The sports-law world may be about to undergo a debate of biblical proportions.
Auburn, the number two team in the land and, Cameron Newton, its Heisman leading quarterback are, as most of you know, the subjects of investigations both within and outside the NCAA. Cameron Newton’s father, a pastor at Newton, Georgia’s The Holy Zion Center of Deliverance, is accused of possibly conspiring with a former Mississippi State football player to solicit a $180,000 payoff in exchange for delivering his son unto the Mississippi State football program. Pastor Newton, whose congregation supposedly was in desperate need of funds to refurbish its time-worn church, denies the charges as does a former football player. No one suggests either Auburn or Cam Newton knew anything about these alleged acts, even if they prove to be true.
Current NCAA Commandments hold such conduct to be mortal sins justifying excommunication or worse for everyone involved.
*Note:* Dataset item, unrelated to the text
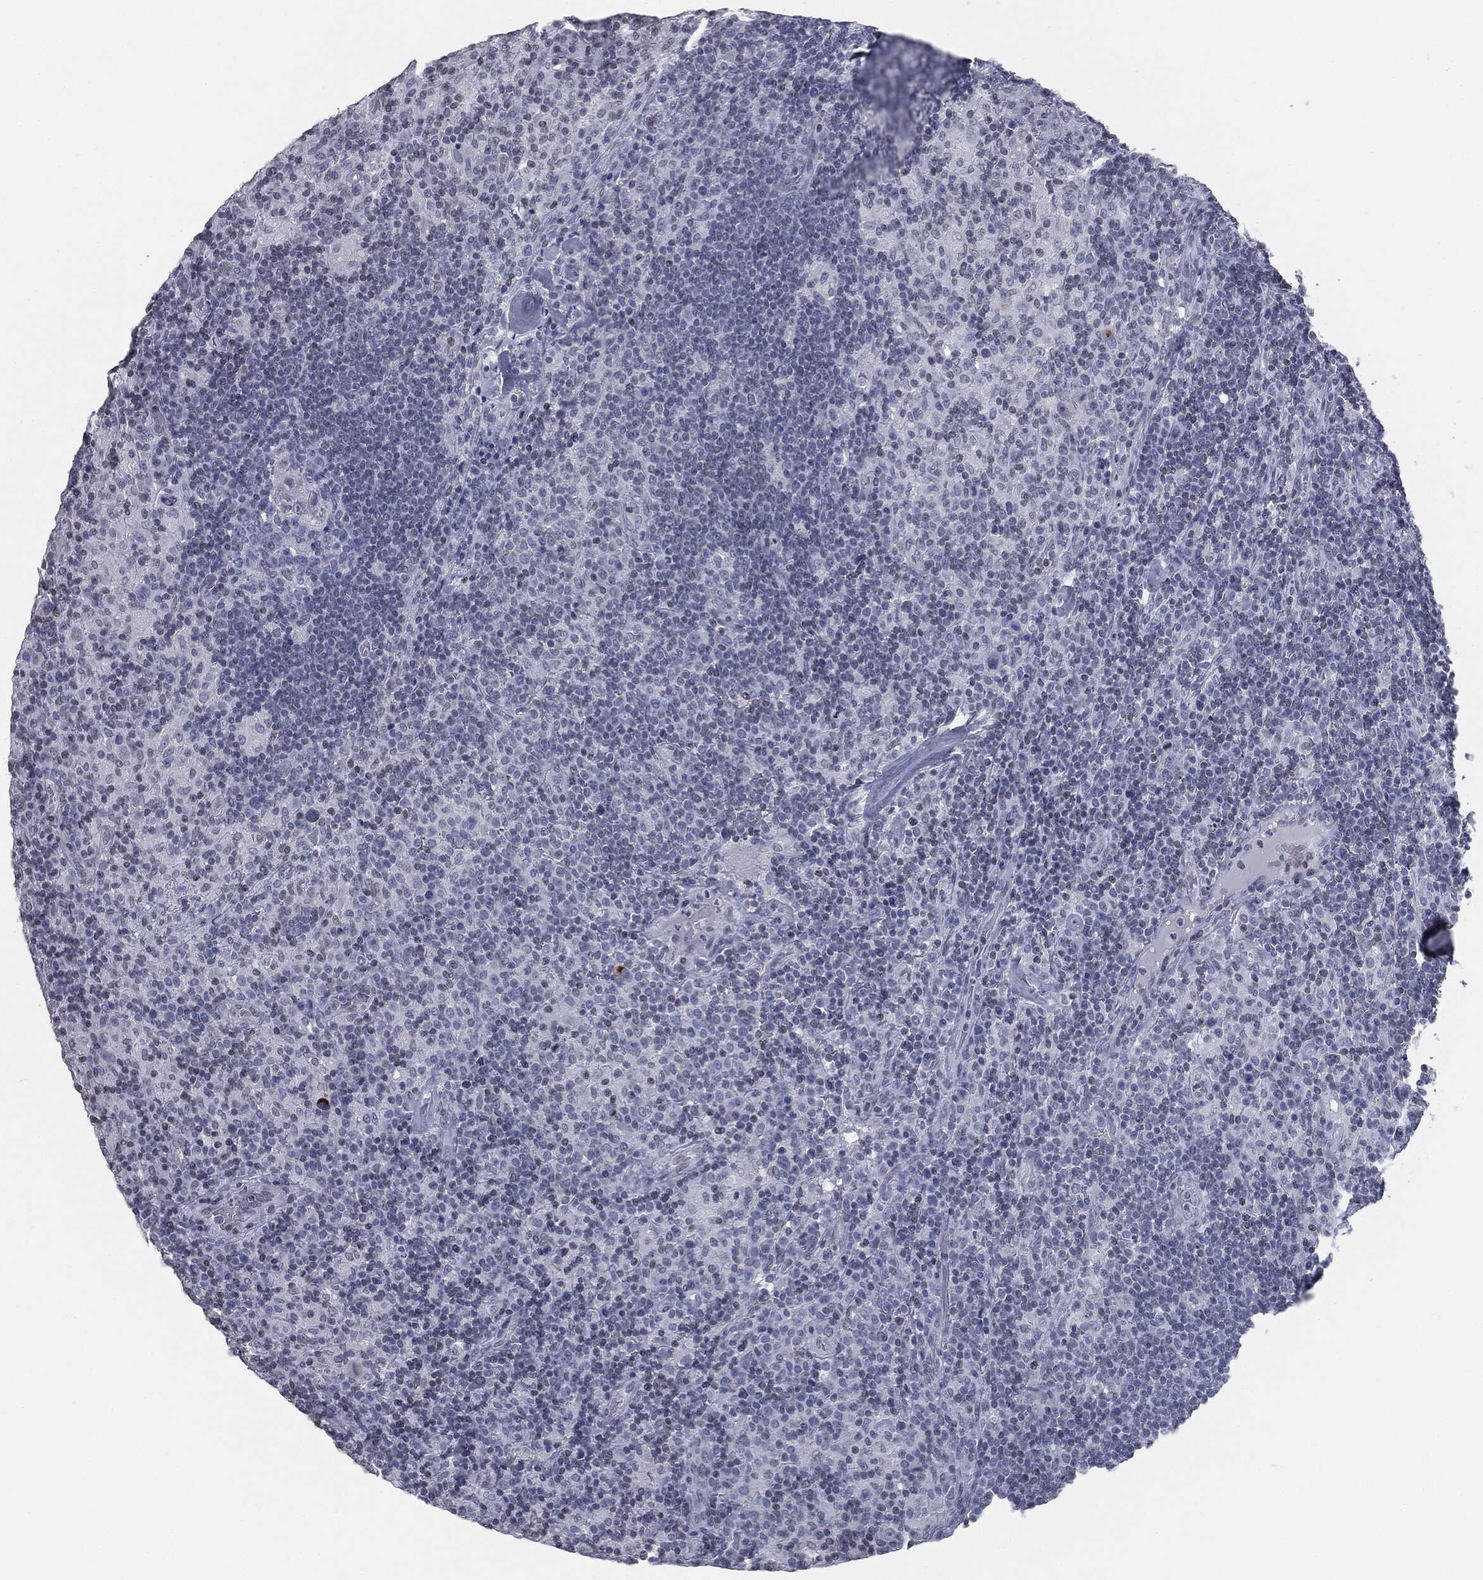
{"staining": {"intensity": "negative", "quantity": "none", "location": "none"}, "tissue": "lymphoma", "cell_type": "Tumor cells", "image_type": "cancer", "snomed": [{"axis": "morphology", "description": "Hodgkin's disease, NOS"}, {"axis": "topography", "description": "Lymph node"}], "caption": "The micrograph shows no staining of tumor cells in Hodgkin's disease.", "gene": "ALDOB", "patient": {"sex": "male", "age": 70}}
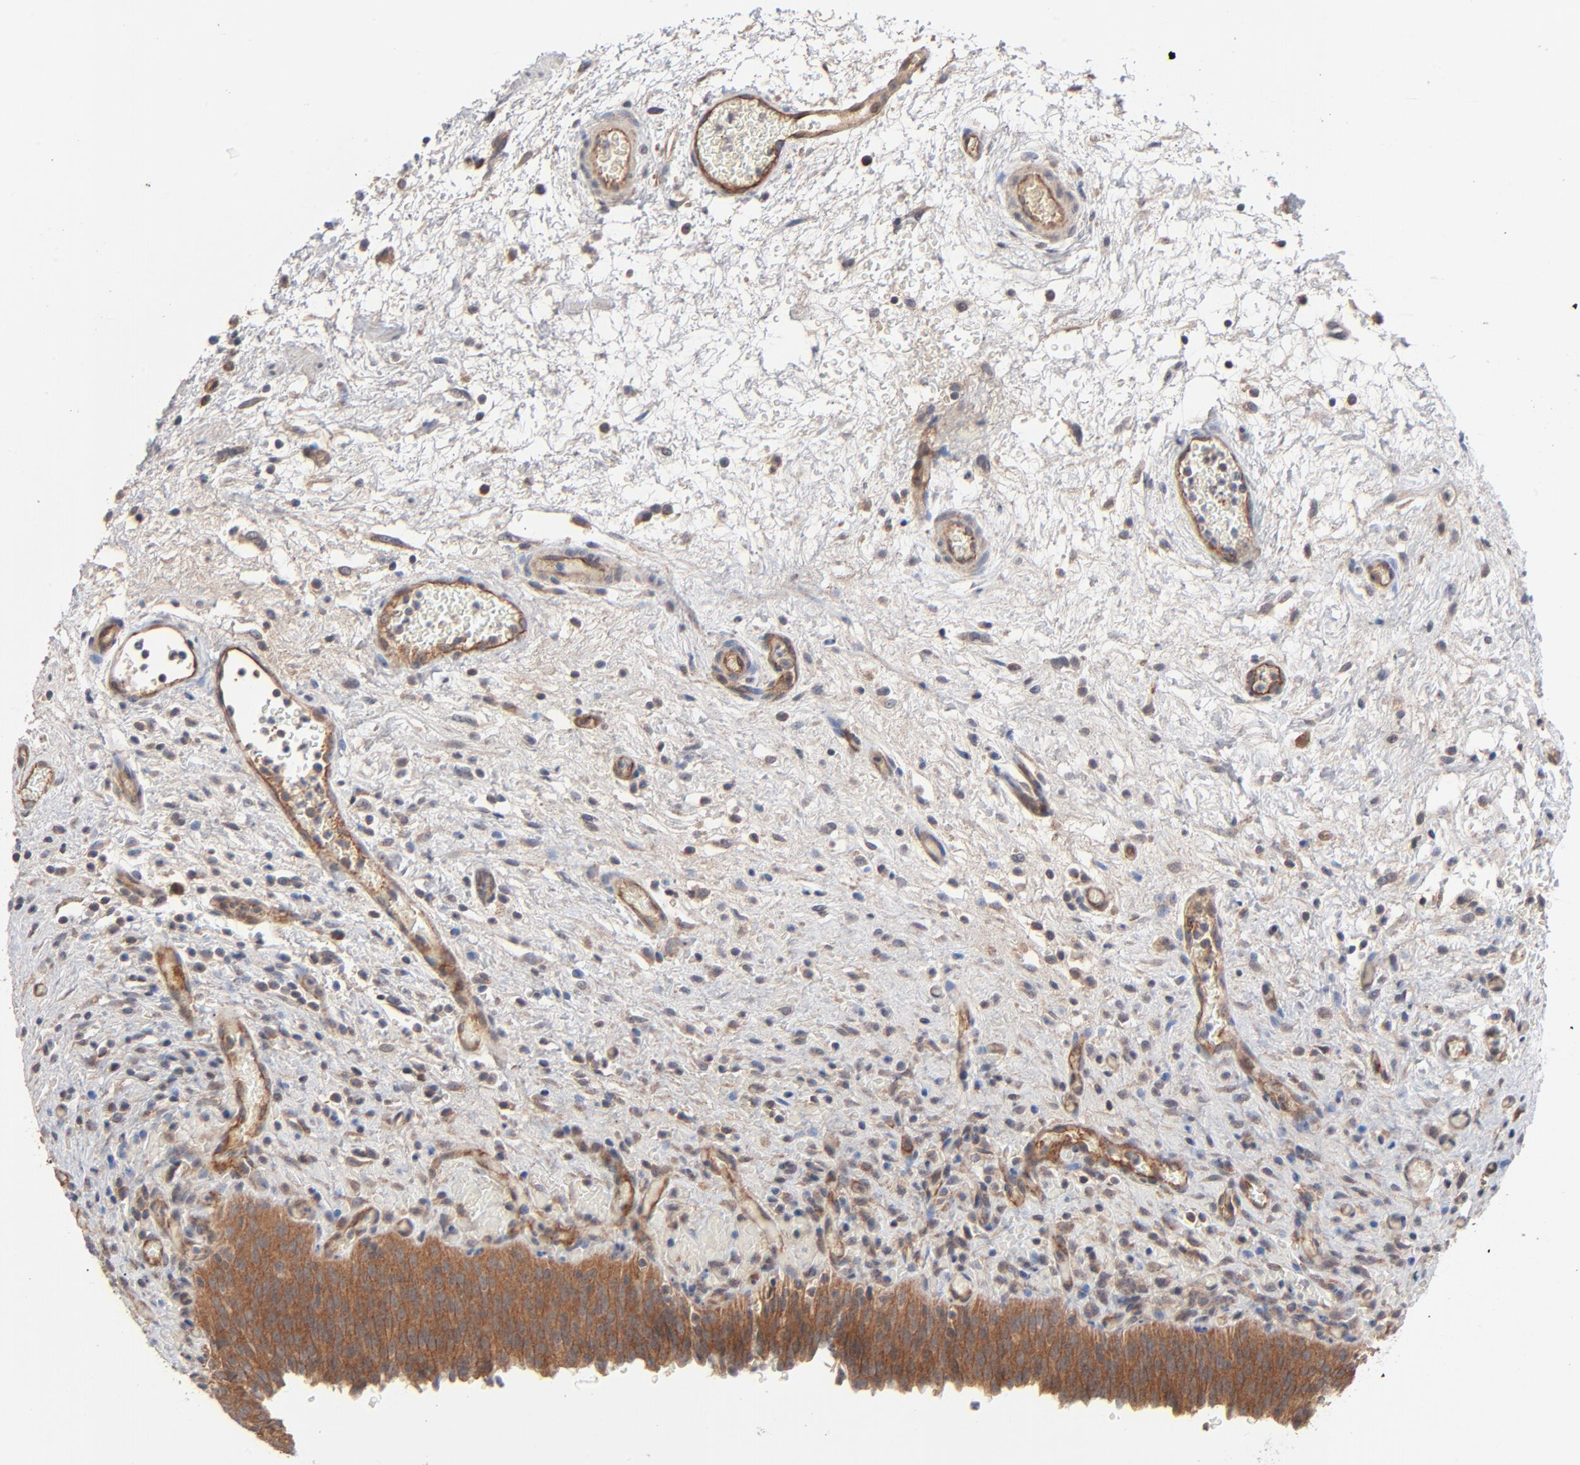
{"staining": {"intensity": "moderate", "quantity": ">75%", "location": "cytoplasmic/membranous"}, "tissue": "urinary bladder", "cell_type": "Urothelial cells", "image_type": "normal", "snomed": [{"axis": "morphology", "description": "Normal tissue, NOS"}, {"axis": "topography", "description": "Urinary bladder"}], "caption": "The photomicrograph displays staining of normal urinary bladder, revealing moderate cytoplasmic/membranous protein expression (brown color) within urothelial cells. (DAB (3,3'-diaminobenzidine) = brown stain, brightfield microscopy at high magnification).", "gene": "ABLIM3", "patient": {"sex": "male", "age": 51}}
The question is an old one: should the sins of the father be held against the son. The bible itself is split on the issue. Exodus 20:5 speaks of “a jealous God, punishing the children for sin of the fathers . . .” Three books later, at Deuteronomy 24:16, we learn: “Fathers shall not be put to death for their children, nor children for their fathers.”
What shall it be then? Even if the allegations prove true, and those who know Pastor Newton say he is a good man who would never participate in such unholy activities, do we punish the gifted son, if he was indeed an innocent, for the acts of the wayward dad? I think not. We should listen to the Prophet Ezekiel at 18:20: “The son will not bear the punishment for the father’s iniquity.”